[[ Data supplied, beginning ]]

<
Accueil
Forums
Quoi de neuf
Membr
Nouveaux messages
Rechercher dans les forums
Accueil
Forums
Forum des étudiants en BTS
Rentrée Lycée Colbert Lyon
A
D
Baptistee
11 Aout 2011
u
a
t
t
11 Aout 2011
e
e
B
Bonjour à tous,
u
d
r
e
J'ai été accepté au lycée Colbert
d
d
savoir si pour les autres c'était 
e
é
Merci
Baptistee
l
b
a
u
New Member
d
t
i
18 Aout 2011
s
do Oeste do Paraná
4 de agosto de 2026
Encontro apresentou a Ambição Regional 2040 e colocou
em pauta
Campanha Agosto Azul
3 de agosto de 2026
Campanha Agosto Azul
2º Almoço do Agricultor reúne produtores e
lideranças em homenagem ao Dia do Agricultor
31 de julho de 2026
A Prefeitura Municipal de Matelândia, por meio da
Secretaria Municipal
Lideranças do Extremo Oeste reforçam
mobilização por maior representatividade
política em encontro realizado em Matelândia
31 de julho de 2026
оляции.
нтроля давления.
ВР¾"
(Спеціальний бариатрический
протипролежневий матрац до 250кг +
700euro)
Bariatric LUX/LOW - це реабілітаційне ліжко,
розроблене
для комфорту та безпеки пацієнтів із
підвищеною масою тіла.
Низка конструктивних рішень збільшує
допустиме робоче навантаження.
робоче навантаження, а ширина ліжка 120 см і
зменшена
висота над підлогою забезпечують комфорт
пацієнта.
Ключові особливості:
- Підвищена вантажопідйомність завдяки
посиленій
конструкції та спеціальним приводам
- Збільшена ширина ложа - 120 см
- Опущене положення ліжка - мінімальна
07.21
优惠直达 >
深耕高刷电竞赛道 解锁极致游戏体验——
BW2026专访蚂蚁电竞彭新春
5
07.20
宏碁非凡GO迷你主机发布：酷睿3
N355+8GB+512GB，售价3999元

[[ Data supplied, end ]]

Go through the entries and filter for lines holding the word "робоче"; copy each match.

• [Completed exercise]:
допустиме робоче навантаження.
робоче навантаження, а ширина ліжка 120 см і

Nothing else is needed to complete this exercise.